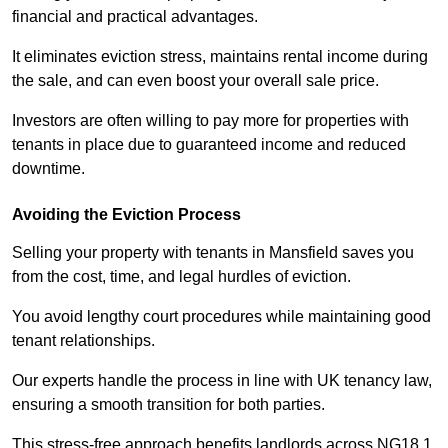
financial and practical advantages.
It eliminates eviction stress, maintains rental income during
the sale, and can even boost your overall sale price.
Investors are often willing to pay more for properties with
tenants in place due to guaranteed income and reduced
downtime.
Avoiding the Eviction Process
Selling your property with tenants in Mansfield saves you
from the cost, time, and legal hurdles of eviction.
You avoid lengthy court procedures while maintaining good
tenant relationships.
Our experts handle the process in line with UK tenancy law,
ensuring a smooth transition for both parties.
This stress-free approach benefits landlords across NG18 1,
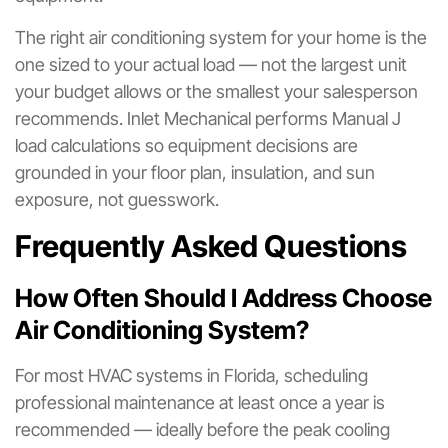
The right air conditioning system for your home is the
one sized to your actual load — not the largest unit
your budget allows or the smallest your salesperson
recommends. Inlet Mechanical performs Manual J
load calculations so equipment decisions are
grounded in your floor plan, insulation, and sun
exposure, not guesswork.
Frequently Asked Questions
How Often Should I Address Choose
Air Conditioning System?
For most HVAC systems in Florida, scheduling
professional maintenance at least once a year is
recommended — ideally before the peak cooling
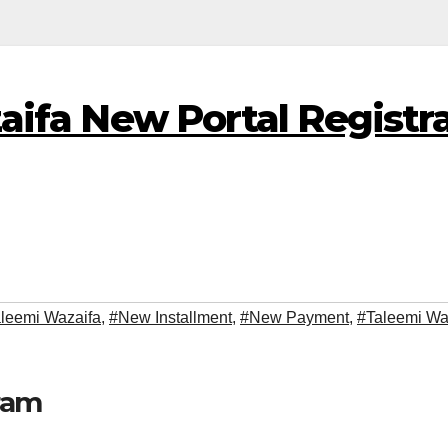
ifa New Portal Registra
aleemi Wazaifa
,
#New Installment
,
#New Payment
,
#Taleemi Wa
ram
============================================================
> **Activity**
Look above for every line with the word "your" and copy it.

> **Worked solution**
the sale, and can even boost your overall sale price.
Selling your property with tenants in Mansfield saves you
The right air conditioning system for your home is the
one sized to your actual load — not the largest unit
your budget allows or the smallest your salesperson
grounded in your floor plan, insulation, and sun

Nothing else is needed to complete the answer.